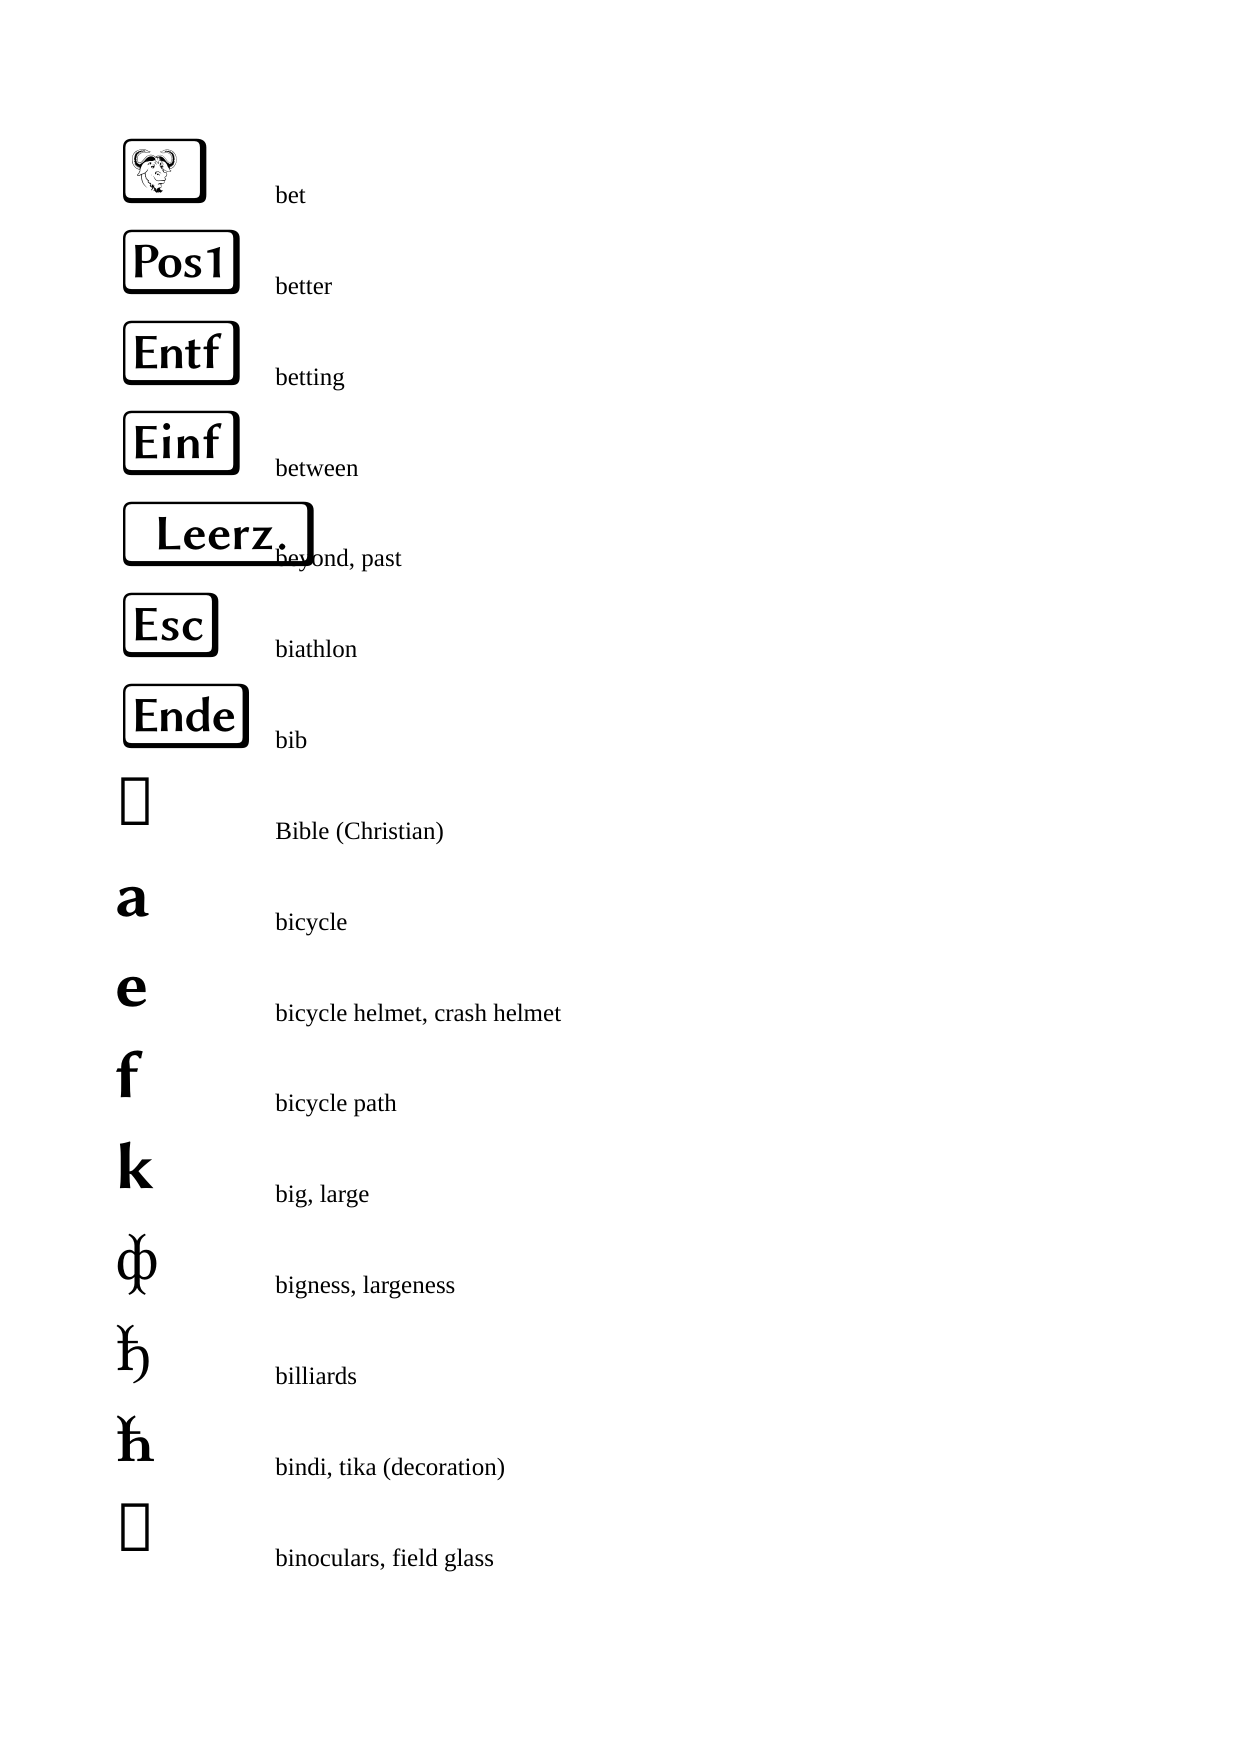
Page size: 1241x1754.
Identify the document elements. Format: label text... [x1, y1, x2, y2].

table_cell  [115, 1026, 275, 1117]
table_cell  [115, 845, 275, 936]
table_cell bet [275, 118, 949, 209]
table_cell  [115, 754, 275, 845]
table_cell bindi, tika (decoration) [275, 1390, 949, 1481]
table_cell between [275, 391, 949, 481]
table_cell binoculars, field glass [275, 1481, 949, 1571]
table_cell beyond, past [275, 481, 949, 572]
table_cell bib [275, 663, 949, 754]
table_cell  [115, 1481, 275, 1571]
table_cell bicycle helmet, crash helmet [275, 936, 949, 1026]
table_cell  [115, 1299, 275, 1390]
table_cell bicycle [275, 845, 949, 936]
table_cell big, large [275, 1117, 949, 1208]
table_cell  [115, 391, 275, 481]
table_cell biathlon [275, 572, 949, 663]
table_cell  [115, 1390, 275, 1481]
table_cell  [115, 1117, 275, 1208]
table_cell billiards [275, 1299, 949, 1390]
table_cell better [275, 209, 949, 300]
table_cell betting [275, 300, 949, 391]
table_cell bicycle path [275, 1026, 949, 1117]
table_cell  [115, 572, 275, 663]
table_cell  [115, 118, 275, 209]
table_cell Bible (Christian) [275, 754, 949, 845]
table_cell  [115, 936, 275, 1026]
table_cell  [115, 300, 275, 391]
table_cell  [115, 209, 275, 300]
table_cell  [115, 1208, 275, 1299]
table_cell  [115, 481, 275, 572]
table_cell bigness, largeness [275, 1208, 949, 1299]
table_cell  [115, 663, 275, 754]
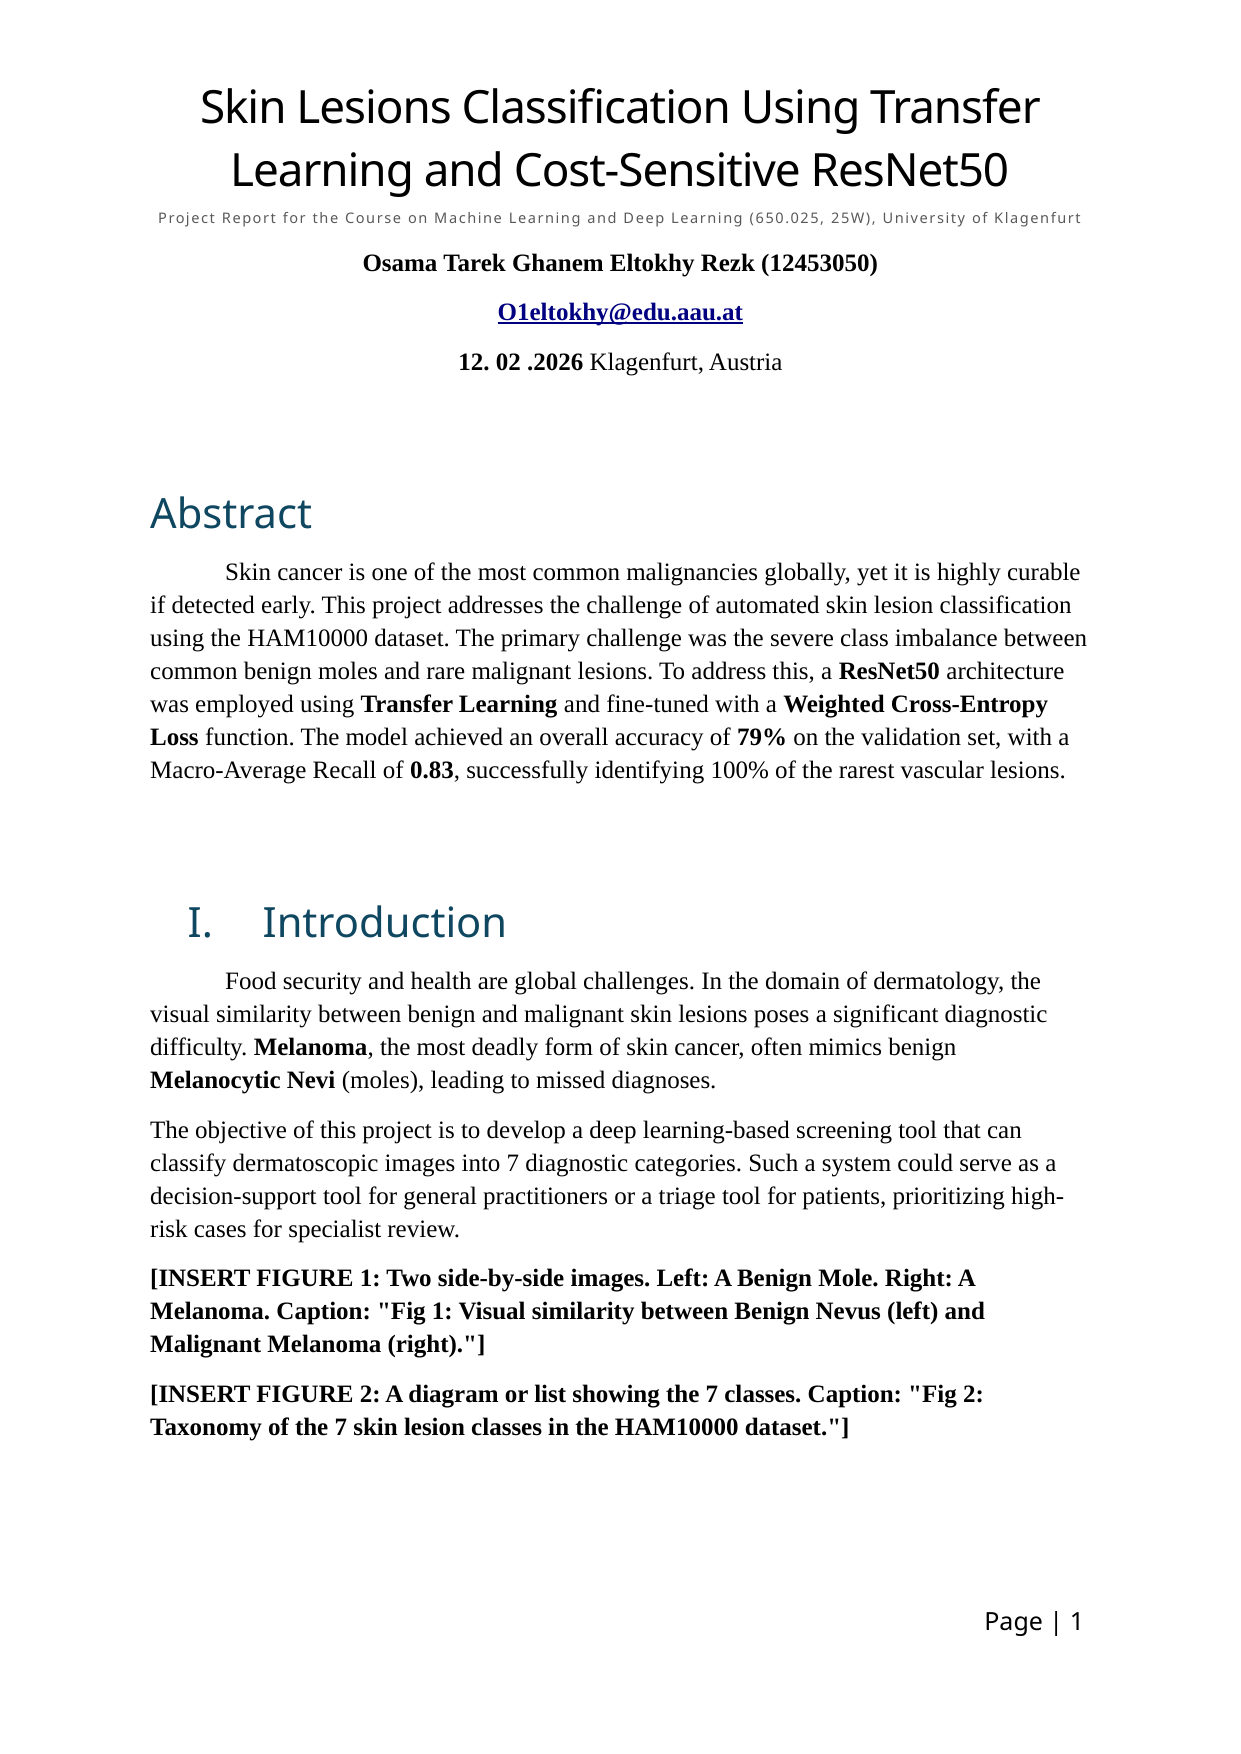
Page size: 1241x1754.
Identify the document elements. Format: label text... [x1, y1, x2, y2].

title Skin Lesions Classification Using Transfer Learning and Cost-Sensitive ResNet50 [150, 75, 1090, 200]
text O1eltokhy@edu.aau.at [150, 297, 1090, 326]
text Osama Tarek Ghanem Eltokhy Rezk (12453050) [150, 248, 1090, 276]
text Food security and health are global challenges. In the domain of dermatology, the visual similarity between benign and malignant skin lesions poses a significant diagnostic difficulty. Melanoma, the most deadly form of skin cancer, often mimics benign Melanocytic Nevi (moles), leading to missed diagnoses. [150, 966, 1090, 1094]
————————
#### Problem to work on
Within the listing above, filter for lines holding the string "between" and copy each one.

#### Response box
table_cell between [275, 391, 949, 481]
text Food security and health are global challenges. In the domain of dermatology, the visual similarity between benign and malignant skin lesions poses a significant diagnostic difficulty. Melanoma, the most deadly form of skin cancer, often mimics benign Melanocytic Nevi (moles), leading to missed diagnoses. [150, 966, 1090, 1094]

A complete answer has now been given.